INTERVIEW | Jean-Marie Potiez: "L'histoire d'ABBA est fascinante"
Jean-Marie Potiez publie "Il était une fois ABBA", son 10e livre sur le groupe pop suédois. Une mine d'or pour les fans.
- Publié le 15-10-2020 à 06h00

Jean-Marie Potiez, lorsque vous avez publié votre "ABBAcédaire" voici deux ans, vous indiquiez avoir hésité, car vous vous demandiez ce que vous alliez raconter. Donc pourquoi un 10e livre?
Parce que je me suis rendu compte que la dernière biographie que j'ai consacrée au groupe (NDLR: ABBA, les coulisses du succès) en 2014 n'était plus disponible. En tant que biographe francophone officiel, je trouvais cela dommage, alors que l'on parle de la sortie de nouvelles chansons.
Vous en parlez d'ailleurs à la fin de votre livre. C'est pour quand?
C'est une bonne question (rires). Je ne crois pas à la sortie de ces nouvelles chansons pour les fêtes. Pourtant, en janvier, Benny Andersson avait annoncé une sortie pour septembre, tout en indiquant qu'il n'était pas le seul à décider. Ensuite, dans une interview au Parisien, Björn Ulvaeus a dit que deux titres sortiraient avant la fin de l'année. Dix jours après, dans un journal allemand, il parlait de cinq chansons pour 2021… On y perd son suédois!
Qu'est-ce qui coince?
La sortie de ces chansons est liée à un spectacle avec des avatars réalisés en hologrammes. Le projet de tournée mondiale avec des musiciens et les quatre hologrammes a été abandonné. Ils se sont tournés vers une version en résidence dans un théâtre, sans doute à Londres. Le hic, c'est que les membres d'ABBA ne sont pas satisfaits du résultat. Tout est bloqué tant que les hologrammes ne sont pas au point.

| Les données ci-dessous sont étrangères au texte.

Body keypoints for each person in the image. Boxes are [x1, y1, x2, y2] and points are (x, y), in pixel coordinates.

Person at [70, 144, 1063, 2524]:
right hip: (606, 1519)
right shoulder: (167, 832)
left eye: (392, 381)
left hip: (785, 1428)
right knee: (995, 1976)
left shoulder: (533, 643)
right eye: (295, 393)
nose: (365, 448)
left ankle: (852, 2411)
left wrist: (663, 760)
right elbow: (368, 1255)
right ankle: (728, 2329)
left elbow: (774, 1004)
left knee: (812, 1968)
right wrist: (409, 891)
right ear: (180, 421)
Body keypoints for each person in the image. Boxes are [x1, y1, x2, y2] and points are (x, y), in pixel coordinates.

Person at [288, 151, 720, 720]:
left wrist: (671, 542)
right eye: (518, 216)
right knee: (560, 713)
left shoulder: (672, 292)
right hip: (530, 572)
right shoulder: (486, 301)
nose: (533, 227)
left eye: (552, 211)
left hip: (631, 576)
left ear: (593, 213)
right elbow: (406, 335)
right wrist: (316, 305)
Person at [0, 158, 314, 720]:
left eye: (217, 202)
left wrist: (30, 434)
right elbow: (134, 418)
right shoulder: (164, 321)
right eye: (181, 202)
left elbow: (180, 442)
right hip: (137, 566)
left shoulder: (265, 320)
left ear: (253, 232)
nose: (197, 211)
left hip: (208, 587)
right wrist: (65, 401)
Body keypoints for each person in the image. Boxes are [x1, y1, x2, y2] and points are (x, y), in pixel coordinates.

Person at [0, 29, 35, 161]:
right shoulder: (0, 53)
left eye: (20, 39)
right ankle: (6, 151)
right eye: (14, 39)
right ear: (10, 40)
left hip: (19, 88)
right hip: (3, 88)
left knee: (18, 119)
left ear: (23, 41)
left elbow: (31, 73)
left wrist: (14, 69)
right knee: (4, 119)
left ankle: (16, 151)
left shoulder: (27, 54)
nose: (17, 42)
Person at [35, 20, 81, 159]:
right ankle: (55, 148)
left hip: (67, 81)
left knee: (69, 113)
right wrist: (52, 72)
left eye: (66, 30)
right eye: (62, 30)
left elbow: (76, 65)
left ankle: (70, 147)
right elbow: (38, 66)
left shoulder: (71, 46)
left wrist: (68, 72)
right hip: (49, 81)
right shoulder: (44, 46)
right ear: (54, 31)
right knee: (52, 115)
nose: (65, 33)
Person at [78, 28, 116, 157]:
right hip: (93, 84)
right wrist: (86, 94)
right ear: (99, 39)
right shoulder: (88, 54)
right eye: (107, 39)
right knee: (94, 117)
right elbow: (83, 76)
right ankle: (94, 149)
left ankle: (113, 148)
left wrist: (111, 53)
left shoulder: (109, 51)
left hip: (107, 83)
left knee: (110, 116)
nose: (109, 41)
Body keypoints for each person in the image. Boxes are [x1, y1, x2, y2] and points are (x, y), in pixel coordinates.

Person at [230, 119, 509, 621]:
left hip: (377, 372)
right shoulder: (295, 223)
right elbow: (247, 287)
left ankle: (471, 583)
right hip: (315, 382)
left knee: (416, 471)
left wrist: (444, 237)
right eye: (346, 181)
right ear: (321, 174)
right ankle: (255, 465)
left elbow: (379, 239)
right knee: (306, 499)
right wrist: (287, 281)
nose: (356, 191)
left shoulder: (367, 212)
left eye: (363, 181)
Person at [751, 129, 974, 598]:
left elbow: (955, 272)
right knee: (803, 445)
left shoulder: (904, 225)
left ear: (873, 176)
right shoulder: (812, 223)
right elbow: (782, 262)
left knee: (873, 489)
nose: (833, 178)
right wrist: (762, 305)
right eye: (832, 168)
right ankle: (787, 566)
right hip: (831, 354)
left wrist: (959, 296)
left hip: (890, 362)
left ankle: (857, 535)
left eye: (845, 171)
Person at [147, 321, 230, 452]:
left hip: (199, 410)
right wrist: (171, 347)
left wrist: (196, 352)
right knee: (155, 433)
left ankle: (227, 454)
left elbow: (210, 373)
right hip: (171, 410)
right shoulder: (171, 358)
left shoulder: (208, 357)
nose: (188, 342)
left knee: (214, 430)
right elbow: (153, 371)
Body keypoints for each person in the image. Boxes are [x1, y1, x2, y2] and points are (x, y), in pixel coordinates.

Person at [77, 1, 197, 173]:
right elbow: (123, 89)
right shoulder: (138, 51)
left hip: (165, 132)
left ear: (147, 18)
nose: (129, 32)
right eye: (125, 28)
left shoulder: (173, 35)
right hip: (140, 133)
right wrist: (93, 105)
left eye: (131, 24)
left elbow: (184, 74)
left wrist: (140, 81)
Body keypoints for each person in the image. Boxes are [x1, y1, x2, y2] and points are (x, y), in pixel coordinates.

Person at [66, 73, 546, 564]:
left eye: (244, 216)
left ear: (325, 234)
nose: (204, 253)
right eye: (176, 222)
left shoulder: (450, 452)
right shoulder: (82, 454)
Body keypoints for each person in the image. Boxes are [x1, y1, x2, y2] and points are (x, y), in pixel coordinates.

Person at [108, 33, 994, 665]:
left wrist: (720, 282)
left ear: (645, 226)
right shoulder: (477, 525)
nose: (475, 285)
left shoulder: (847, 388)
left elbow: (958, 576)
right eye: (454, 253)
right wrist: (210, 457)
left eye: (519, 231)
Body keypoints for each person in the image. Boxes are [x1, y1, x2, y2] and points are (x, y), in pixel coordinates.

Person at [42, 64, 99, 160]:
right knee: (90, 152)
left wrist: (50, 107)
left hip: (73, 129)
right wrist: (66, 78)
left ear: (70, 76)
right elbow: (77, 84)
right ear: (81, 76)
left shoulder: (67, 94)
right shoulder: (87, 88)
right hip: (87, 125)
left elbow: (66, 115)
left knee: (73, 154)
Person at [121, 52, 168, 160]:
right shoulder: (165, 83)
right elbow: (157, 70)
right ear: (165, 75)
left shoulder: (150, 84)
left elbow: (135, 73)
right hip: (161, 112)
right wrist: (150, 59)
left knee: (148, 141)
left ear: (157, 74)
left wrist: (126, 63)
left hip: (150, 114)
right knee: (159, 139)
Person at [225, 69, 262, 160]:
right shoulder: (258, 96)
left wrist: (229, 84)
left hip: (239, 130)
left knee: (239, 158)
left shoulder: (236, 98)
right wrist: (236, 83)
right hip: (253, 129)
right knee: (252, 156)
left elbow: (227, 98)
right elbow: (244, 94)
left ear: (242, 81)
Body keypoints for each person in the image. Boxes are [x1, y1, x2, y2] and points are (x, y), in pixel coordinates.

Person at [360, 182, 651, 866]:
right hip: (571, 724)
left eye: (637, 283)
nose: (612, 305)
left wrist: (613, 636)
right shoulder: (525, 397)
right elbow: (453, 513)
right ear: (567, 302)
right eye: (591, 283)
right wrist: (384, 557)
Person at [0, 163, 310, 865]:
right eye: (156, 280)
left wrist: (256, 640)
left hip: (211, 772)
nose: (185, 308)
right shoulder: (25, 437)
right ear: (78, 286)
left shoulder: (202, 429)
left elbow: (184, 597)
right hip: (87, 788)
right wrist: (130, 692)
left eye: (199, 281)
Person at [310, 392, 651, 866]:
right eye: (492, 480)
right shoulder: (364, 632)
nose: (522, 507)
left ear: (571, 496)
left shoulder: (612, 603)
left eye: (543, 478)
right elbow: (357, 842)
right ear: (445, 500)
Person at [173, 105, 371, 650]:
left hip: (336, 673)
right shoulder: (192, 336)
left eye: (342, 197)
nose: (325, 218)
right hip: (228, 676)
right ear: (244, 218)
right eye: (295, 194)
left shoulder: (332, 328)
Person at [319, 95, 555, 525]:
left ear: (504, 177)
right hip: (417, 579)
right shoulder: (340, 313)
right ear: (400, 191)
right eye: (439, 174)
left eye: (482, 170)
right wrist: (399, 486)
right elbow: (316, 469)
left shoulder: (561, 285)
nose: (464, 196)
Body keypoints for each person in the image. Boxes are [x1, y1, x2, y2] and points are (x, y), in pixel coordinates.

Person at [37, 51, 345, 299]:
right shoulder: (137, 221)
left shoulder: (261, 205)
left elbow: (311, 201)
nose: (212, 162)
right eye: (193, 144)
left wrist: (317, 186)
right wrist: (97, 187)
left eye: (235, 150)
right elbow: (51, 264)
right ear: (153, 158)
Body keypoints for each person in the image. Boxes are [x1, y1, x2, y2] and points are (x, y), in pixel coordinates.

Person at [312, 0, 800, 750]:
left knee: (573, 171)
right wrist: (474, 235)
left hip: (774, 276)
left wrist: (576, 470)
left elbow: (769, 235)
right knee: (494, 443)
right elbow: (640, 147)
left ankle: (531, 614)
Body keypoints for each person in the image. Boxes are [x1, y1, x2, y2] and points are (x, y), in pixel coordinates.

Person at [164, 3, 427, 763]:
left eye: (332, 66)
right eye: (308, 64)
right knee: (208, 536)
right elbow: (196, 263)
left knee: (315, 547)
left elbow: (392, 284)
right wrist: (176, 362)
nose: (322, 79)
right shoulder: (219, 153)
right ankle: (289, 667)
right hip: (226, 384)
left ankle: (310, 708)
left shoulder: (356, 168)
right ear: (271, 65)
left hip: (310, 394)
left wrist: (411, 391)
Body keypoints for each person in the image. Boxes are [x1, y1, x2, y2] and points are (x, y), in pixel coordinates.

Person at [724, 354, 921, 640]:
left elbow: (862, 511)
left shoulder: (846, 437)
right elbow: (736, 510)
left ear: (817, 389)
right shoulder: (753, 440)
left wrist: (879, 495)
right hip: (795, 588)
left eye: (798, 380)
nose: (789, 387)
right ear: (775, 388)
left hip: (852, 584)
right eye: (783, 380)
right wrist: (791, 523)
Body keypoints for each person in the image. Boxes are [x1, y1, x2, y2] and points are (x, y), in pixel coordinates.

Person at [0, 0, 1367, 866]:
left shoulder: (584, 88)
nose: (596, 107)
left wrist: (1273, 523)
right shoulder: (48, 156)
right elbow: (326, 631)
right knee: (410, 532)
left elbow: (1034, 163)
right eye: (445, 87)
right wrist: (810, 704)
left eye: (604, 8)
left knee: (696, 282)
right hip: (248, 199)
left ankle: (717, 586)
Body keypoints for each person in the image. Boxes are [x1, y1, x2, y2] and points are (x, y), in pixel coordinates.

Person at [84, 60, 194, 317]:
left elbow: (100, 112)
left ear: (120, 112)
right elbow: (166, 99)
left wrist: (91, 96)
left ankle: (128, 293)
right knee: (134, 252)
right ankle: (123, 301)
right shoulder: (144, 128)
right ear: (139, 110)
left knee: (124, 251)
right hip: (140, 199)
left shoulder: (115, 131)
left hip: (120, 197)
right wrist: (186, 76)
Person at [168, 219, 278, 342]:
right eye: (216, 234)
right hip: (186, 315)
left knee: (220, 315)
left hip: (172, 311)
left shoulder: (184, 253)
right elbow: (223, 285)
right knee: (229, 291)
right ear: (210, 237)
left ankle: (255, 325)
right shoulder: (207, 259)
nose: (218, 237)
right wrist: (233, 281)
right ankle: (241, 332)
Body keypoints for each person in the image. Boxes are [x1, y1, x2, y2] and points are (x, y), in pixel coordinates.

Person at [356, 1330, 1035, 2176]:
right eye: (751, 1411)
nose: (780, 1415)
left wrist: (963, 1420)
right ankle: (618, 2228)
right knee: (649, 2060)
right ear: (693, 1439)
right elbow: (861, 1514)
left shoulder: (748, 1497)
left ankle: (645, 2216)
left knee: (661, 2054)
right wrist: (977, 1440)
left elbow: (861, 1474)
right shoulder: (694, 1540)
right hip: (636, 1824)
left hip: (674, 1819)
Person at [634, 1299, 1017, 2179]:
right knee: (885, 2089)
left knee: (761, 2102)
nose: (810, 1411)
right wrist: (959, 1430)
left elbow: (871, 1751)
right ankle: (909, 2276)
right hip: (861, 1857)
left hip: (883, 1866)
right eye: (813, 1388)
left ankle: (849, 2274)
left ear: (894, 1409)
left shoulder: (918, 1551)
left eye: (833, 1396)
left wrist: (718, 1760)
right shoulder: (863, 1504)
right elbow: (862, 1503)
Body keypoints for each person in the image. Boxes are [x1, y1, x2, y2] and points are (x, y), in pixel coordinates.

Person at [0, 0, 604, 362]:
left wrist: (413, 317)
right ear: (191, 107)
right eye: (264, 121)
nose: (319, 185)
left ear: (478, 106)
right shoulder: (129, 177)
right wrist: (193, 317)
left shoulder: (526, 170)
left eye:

Il pourrait y avoir plus que deux nouvelles chansons?
Oui. Quand ils sont entrés en studio, ils ont pris du plaisir à se retrouver. Ce que j'espère, c'est que ces autres chansons ne sont pas liées par un contrat et qu'elles pourront sortir au printemps.
Pourquoi au printemps?
Parce qu'ils ont gagné l'Eurovision à Brighton avec le titre Waterloo en avril. En général, il y a donc toujours un événement vers avril ou mai…
Ils pourraient aussi décider d'attendre 2022 et de fêter leurs 50 ans?
Non, je ne crois pas. Ce serait ridicule. Ils ont quand même annoncé ces nouveaux morceaux en 2018. Il y a vraiment beaucoup de fans qui n'en peuvent plus d'attendre.
Il y a d'autres projets?
On parle d'un troisième volet pour le film Mamma Mia. Le problème, c'est qu'ils vont être obligés de mettre des titres moins connus du grand public, ce qui avait déjà déplu lors du deuxième volet. On verra…
À la lecture de cette biographie, on sent toute la passion que vous avez pour ce groupe. ABBA, c'est presque une religion pour vous…
Vous savez que le mot "Abba" en araméen signifie "Dieu le Père"? (rires) Plus sérieusement, ABBA ce n'est pas une religion, mais ça fait partie de ma vie depuis que j'ai 13 ans. J'ai grandi avec eux en allant acheter mes disques en Belgique, car la distribution des disques d'ABBA en France était en dessous de tout. Ce groupe m'a ouvert à la pop. J'aime raconter leur histoire parce que finalement, ils sont partis de rien… Leur histoire est fascinante.
Est-ce que vous êtes collectionneur?
Je l'ai été, bien sûr. Mais les prix sont tellement élevés que cela devient de la folie. Mais j'ai toujours un magnifique disque d'or du Japon, pour le 45 Tours Voulez-vous, que j'ai acheté lors d'une convention à Paris. J'ai aussi le prototype du bonnet bleu d'Agnetha pour l'Eurovision ou une paire de chaussures de Frida… Et puis je garde précieusement textes et images. Ce qui m'a servi d'ailleurs pour mon livre qui contient plus de 100 photos rares ou inédites.
Jean-Marie Potiez, "Il était une fois Abba", Éditions Hugo Publishing, 248 p.